Pianist Jeanne Golan has specialized in the music of composers who perished in the Holocaust, and there are some of those here, by Erwin Schulhoff. The "Works of Contemporary and Recovered Voices" subtitle suggests a dual theme, and it might seem that the Holocaust-related works are an uneasy fit with the contemporary takes on the tango that make up the rest of the program. Actually, though, the two sides of Golan's album go together persuasively, for the tango certainly fell under the Nazi category of Entartete Musik, and the tango art form has not lost any of its edge. Golan has unearthed some gems here. There's a delightful Reverie d'automne, Op. 6, of Wanda Landowska (persecuted by the Nazis, but successful in escaping), and a heavily jazz-inflected Tanzsuite, Op. 20, of Wilhelm Grosz, who also fled and succeeded, as Hugh Williams, as an American popular composer. The Schulhoff Five Etudes de Jazz are remarkable in the degree to which they stretch popular materials in truly avant-garde directions, and they form a bridge with the contemporary works by Pablo Ortiz, Eric Moe, Chester Biscardi (the title of whose Incitation to Desire is taken from disapproving language about the tango in the 1944 Grove Dictionary of Music), Theodore Wiprud, and Toby Twining. The latter's An American in Buenos Aires is delightfully arranged into a toy piano and conventional piano duet.

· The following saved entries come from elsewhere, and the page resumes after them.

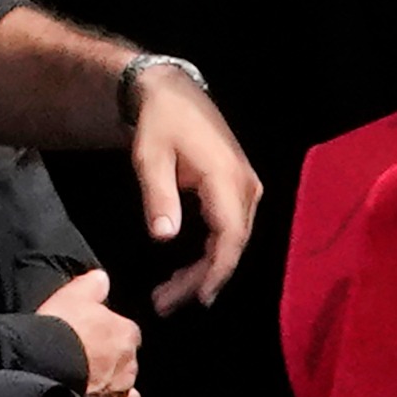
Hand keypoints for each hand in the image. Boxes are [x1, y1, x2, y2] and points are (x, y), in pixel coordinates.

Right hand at [34, 268, 144, 396]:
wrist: (44, 365)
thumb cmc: (59, 327)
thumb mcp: (73, 295)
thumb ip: (92, 285)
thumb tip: (102, 277)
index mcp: (127, 334)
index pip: (128, 333)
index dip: (112, 334)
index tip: (97, 336)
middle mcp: (130, 364)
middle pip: (128, 362)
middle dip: (115, 362)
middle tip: (91, 361)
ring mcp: (120, 391)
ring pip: (126, 390)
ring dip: (115, 388)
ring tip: (96, 388)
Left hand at [124, 63, 256, 310]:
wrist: (174, 93)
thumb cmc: (159, 123)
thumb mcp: (150, 157)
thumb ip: (158, 197)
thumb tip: (164, 238)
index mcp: (227, 179)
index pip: (229, 236)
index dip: (216, 271)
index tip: (198, 298)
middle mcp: (246, 188)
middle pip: (232, 246)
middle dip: (202, 279)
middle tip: (166, 303)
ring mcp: (246, 189)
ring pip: (232, 242)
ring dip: (205, 271)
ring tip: (171, 294)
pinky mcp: (239, 191)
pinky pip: (230, 231)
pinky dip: (211, 254)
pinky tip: (190, 272)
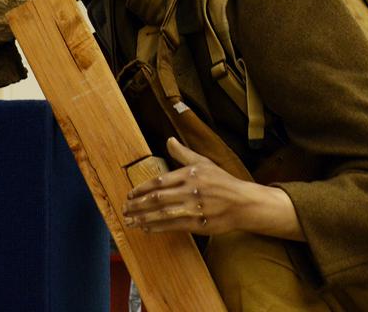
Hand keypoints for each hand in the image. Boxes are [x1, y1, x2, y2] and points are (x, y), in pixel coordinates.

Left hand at [122, 137, 247, 234]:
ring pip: (162, 214)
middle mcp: (189, 191)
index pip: (159, 181)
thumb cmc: (222, 181)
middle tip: (124, 209)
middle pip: (157, 199)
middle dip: (138, 205)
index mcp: (189, 175)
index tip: (130, 194)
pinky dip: (157, 227)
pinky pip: (173, 226)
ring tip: (130, 221)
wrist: (242, 203)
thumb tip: (168, 140)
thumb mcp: (204, 163)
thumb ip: (183, 153)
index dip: (141, 189)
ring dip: (143, 218)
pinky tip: (146, 228)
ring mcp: (193, 208)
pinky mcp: (197, 224)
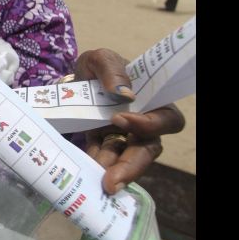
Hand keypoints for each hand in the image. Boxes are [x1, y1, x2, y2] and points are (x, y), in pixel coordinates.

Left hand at [74, 49, 184, 193]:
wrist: (71, 81)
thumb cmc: (96, 68)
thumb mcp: (100, 59)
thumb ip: (111, 69)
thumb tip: (124, 92)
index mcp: (151, 102)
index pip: (167, 120)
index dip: (150, 125)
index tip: (119, 120)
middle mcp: (142, 125)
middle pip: (146, 151)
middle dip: (130, 167)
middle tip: (111, 181)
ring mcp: (122, 138)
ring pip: (124, 161)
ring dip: (110, 172)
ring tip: (94, 180)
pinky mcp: (102, 146)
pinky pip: (101, 160)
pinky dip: (92, 165)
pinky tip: (81, 171)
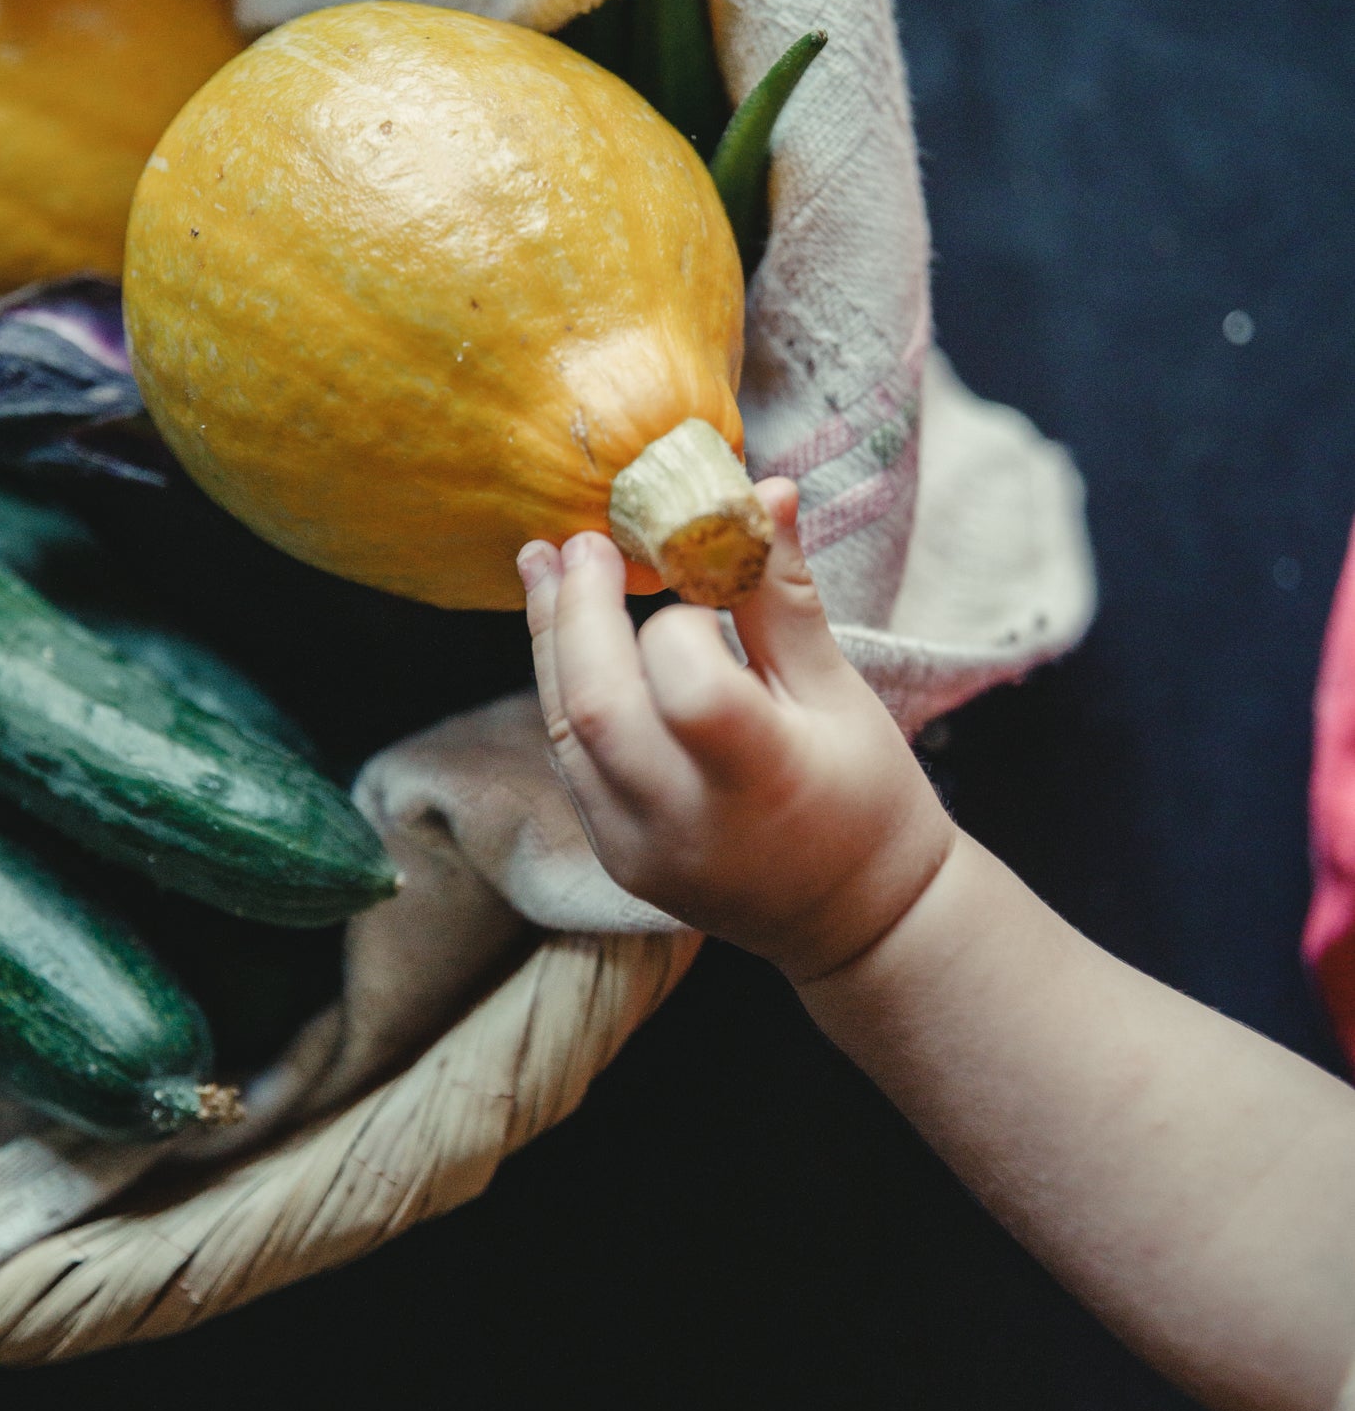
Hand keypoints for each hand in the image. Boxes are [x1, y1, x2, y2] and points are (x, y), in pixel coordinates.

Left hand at [518, 480, 954, 982]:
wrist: (855, 919)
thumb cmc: (866, 796)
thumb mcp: (840, 693)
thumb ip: (783, 596)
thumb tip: (761, 490)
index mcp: (760, 782)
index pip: (688, 687)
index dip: (679, 624)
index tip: (694, 583)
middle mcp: (685, 824)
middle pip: (597, 709)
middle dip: (575, 613)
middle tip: (578, 543)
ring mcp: (640, 850)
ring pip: (568, 733)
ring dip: (551, 643)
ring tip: (544, 566)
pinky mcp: (617, 858)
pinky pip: (574, 764)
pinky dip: (569, 693)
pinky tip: (568, 637)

Golan expertly teases out the varying levels of tango presence in these works, and her performance is as skillfully thought out as her program. An intriguing and fresh find for those interested in the popular impact on concert music, with fine sound from New York state's Oktaven Studio.

-- AllMusic Guide

This new disc is subtitled, “Works of Contemporary and Recovered Voices Composers”. Ms Golan has performed in Recovered Voices programs. Those concerts have music by composers persecuted (and sometimes murdered) by the Nazis. My reviews of 20th Century Foxtrots, Vol.1 & 2 included detailed information about the genesis of these dance and cafe songs written during the German Weimar period by German, Czech, and Viennese composers. In this recording, Ms Golan has selected tango and other cafe music written by three of these composers, Wanda Landowska, Wilhelm Grosz and Erwin Schulhoff. (Two selections are in 20 Century Foxtrots, Vol.1). Landowska, mostly known as a harpsichordist, also composed music early in her career. She narrowly escaped the Nazis and left most of her compositions in Poland, thinking that she would soon return. Almost all that music was lost. This is the first recording of 'Reverie D’Automne', a melodic fantasia that hints at Tango rhythms. Grosz escaped from Germany, but later died in the US. His Tanzsuite 2 includes five rhythmically interesting dances: a seductive 'Tango', a lively 'Foxtrot', a romantic 'Boston', a lighthearted 'Shimmy', and an interesting combination of several dance types in the disorderly 'Quasi-Fivestep'. Schulhoff died in the Wurzburg concentration camp. His Etudes de Jazz includes five dances in more modernistic arrangements: 'Charleston', 'Blues', 'Chanson', 'Tango', and a 'Toccata sur le Shimmy' that is a playful version of 'Kitten on the Keys'. The contemporary composers approximate dance rhythms and are more idiosyncratic. They range from Pablo Ortiz’s alternately elegiac and nervous Three Pieces, Eric Moe’s meandering 'Laminar Flow in Upsidedown Creek', Chester Biscardi’s moody 'Incitation to the Dance' to Theodore Wipraud’s 'Pacita’s Lunch', whose jittery music is further emphasized by tapping on the piano case. The final selection, Toby Twining’s American in Buenos Aires uses hypnotic jazz and blues themes with gentle Tango rhythms. Ms Golan plays all the pieces with authority.